Menuju konten utama
Mozaik

Berwisata ke Bromo pada Era Kolonial Tiada Beda dengan Sekarang

Popularitas Gunung Bromo sebagai destinasi wisata mulai meningkat di era kolonial. Sejak dulu terkenal untuk menyaksikan momen matahari terbit.

Berwisata ke Bromo pada Era Kolonial Tiada Beda dengan Sekarang
Header Mozaik Pesona Bromo. tirto.id/Tino

tirto.id - Beberapa waktu lalu, publik dihebohkan oleh kabar kebakaran yang melalap padang rumput di kawasan wisata Gunung Bromo. Gara-garanya adalah kecerobohan penggunaan suar dalam pemotretan prewedding pada 6 September 2023. Api dari percikan suar itu lantas membesar dan membakar padang rumput hingga hutan di kawasan Bukit Telettubies dan daerah Ngadas.

Pengelola Taman Nasional Bromo-Tengger-Semeru (TNBTS) dan pihak-pihak terkait perlu waktu beberapa hari untuk dapat memadamkan kebakaran yang terlanjur meluas itu. Hingga pada 15 September 2023, si jago merah berhasil dijinakkan.

Total kerugian akibat peristiwa ini diperkirakan mencapai puluhan miliar. Itu belum menghitung dampak kerusakan alam Bromo dan proses pemulihannya yang pasti membutuhkan waktu lama.

Peristiwa nahas itu tentu patut sekali disayangkan. Pengelola mesti lebih serius lagi menegakkan aturan dan mengedukasi masyarakat agar hal semacam itu tak terulang di kemudian hari. Di sisi lain, masyarakat juga mesti lebih mengedepankan wisata berkesadaran, bahwa tempat yang mereka kunjungi punya peran penting dalam ekosistem dan kehidupan mereka sendiri.

Rekomendasi Java the Wonderland

Tak bisa dipungkiri bahwa kawasan Gunung Bromo dan TNBTS secara umum merupakan salah satu destinasi wisata favorit para pelancong domestik ataupun asing. Kawasan ini masuk dalam 10 destinasi prioritas pariwisata di Indonesia. Bahkan saat Indonesia masih bernama Hindia Belanda, Bromo telah menjadi salah satu magnet wisata bagi para pelancong asing.

Tak perlu berpusing mencari alasannya. Panorama pegunungan nan indah memang menjadi salah daya tariknya yang utama.

Secara umum, Pulau Jawa sejak lampau memang dikenal sebagai salah satu “rumah” bagi gugus gunung-gunung tropis. Ada banyak gunung yang dapat dikunjungi di Jawa. Vereeniging Toeristenverkeer melalui brosur wisata kolonial Java the Wonderland (1900) merekomendasikan beberapa yang paling memesona, di antaranya dataran tinggi di daerah Buitenzorg-Cianjur-Sukabumi, Gunung Papandayan, Dieng, dan Bromo.

[Catatan dari kumpulan data]
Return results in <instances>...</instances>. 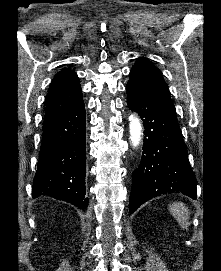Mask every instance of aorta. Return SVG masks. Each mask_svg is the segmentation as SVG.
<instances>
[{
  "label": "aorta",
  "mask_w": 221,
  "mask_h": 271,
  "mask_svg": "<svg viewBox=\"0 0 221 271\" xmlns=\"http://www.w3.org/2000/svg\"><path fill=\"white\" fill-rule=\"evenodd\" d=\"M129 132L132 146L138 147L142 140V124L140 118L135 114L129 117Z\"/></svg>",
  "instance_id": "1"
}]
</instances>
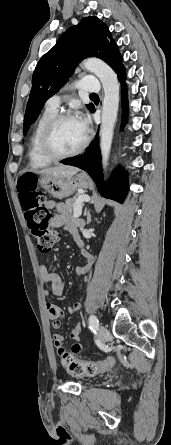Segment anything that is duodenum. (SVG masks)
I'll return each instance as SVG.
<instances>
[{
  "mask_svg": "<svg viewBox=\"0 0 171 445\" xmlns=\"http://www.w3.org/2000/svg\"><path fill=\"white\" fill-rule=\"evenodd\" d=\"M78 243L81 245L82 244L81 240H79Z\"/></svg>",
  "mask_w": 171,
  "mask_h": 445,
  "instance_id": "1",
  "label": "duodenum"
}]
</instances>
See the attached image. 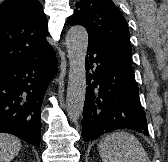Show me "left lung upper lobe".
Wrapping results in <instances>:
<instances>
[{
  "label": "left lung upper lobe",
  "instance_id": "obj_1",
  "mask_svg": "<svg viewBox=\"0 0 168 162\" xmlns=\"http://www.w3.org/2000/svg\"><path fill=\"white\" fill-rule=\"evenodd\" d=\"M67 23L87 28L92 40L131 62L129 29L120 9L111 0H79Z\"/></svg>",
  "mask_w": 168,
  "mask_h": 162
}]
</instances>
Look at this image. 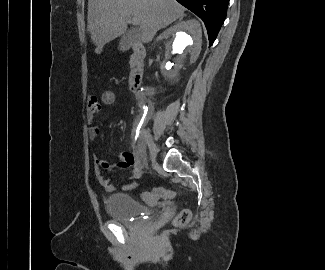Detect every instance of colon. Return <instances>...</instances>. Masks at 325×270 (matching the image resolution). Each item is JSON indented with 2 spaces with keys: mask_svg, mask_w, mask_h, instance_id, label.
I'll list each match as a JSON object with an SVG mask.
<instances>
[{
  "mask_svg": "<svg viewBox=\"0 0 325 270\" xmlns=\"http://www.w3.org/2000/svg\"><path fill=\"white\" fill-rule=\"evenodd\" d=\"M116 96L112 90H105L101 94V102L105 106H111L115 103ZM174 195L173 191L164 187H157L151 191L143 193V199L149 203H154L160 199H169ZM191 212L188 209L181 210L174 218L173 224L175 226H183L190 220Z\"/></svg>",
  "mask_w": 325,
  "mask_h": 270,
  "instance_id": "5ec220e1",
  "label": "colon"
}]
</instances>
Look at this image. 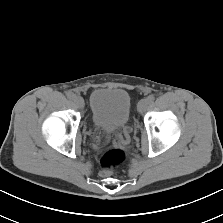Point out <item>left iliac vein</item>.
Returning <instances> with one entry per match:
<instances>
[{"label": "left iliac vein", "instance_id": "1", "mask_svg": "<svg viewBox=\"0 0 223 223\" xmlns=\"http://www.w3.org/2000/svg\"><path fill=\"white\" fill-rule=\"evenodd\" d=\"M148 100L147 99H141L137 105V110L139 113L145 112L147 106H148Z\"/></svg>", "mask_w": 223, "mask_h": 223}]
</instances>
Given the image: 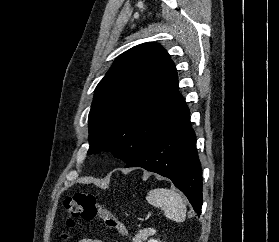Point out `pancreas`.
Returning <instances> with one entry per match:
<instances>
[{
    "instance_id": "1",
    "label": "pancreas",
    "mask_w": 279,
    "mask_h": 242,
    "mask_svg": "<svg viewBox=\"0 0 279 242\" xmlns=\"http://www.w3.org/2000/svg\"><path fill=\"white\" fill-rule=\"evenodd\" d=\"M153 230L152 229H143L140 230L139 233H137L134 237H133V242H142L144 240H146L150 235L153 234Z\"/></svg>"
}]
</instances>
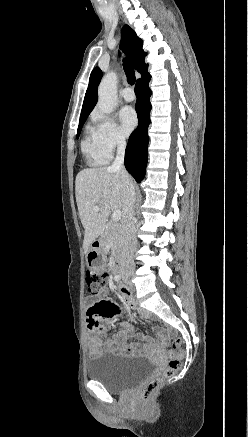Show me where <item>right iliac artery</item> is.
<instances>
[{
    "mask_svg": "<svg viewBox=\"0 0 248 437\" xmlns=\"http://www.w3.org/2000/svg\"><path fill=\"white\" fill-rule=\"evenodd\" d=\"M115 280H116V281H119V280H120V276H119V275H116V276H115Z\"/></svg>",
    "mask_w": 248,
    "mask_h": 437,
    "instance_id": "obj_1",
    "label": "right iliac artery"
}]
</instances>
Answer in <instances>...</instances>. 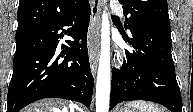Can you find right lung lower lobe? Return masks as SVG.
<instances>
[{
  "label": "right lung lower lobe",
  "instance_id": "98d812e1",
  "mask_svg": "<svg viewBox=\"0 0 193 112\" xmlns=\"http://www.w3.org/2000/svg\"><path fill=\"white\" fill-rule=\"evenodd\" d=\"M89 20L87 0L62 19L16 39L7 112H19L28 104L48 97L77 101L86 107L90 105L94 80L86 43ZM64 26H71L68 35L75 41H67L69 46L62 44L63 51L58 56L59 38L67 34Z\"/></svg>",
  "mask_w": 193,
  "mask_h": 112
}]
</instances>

SOAL DAN TUGAS:
a) Ketik ulang tanpa perubahan bagian artikel tentang wisata Bromo yang dimulai dengan "Pengelola Taman Nasional" dan terus sampai "kehidupan mereka sendiri.".
b) Tuliskan kelanjutan artikel tentang wisata Bromo di era kolonial, dimulai tepat setelah kalimat terakhirnya.
Item-item di atas tidak diperlukan.

JAWABAN LATIHAN:
a)
Pengelola Taman Nasional Bromo-Tengger-Semeru (TNBTS) dan pihak-pihak terkait perlu waktu beberapa hari untuk dapat memadamkan kebakaran yang terlanjur meluas itu. Hingga pada 15 September 2023, si jago merah berhasil dijinakkan.

Total kerugian akibat peristiwa ini diperkirakan mencapai puluhan miliar. Itu belum menghitung dampak kerusakan alam Bromo dan proses pemulihannya yang pasti membutuhkan waktu lama.

Peristiwa nahas itu tentu patut sekali disayangkan. Pengelola mesti lebih serius lagi menegakkan aturan dan mengedukasi masyarakat agar hal semacam itu tak terulang di kemudian hari. Di sisi lain, masyarakat juga mesti lebih mengedepankan wisata berkesadaran, bahwa tempat yang mereka kunjungi punya peran penting dalam ekosistem dan kehidupan mereka sendiri.

b)
Destinasi yang disebutkan terakhir menjadi yang paling banyak diulas dalam Java the Wonderland. Di awal abad ke-20, rute menuju Bromo yang direkomendasikan adalah melalui Tosari.

Pelancong disarankan memulai perjalanannya dari Surabaya. Dengan berkereta api, turis-turis kolonial lalu menuju Pasuruan dengan waktu tempuh sekitar dua jam. Setibanya di Stasiun Pasuruan, perjalanan dilanjutkan menuju Tosari yang terletak di ketinggian sekitar 1700 mdpl dengan menggunakan kereta kuda.

Butuh waktu lima jam untuk mencapai Tosari. Perjalanan juga cenderung mendaki sehingga mereka mesti berganti kuda beberapa kali di beberapa titik.

“Kereta dari Pasuruan menuju Puspo akan berganti kuda di Pasrepan dengan biaya 5.50 gulden. Dari Puspo menuju Sanatorium Tosari dapat menggunakan kuda poni yang dilengkapi pelana yang cocok untuk orang-orang Eropa dengan biaya 2 gulden atau dengan tandu yang dapat dipesan sebelumnya,” tulis redaksi Java the Wonderland.

Setelah tiba di Tosari, para pelancong bisa beristirahat lebih dulu di sanatorium seraya menikmati sejuknya udara dan indahnya pemandangan di sana, termasuk Gunung Bromo di kejauhan.

Penginapan bagi para pelancong sebenarnya tidak hanya tersedia di Tosari. Di Puspo, penginapan juga tersedia, khususnya bagi mereka yang tidak mendapatkan penginapan di Tosari.

“Puspo (630 mdpl) memiliki sebuah hotel kecil. Bagi pengunjung yang menganggap Tosari terlalu dingin atau tidak memperoleh akomodasi di sana, dapat menginap beberapa hari (di Puspo),” tulis J.F. van Bammelen dan G.B. Hooijer yang diterjemahkan B.J. Berrington dan Otto Knaap dalam Guide through Netherlands India (1903, hlm. 85).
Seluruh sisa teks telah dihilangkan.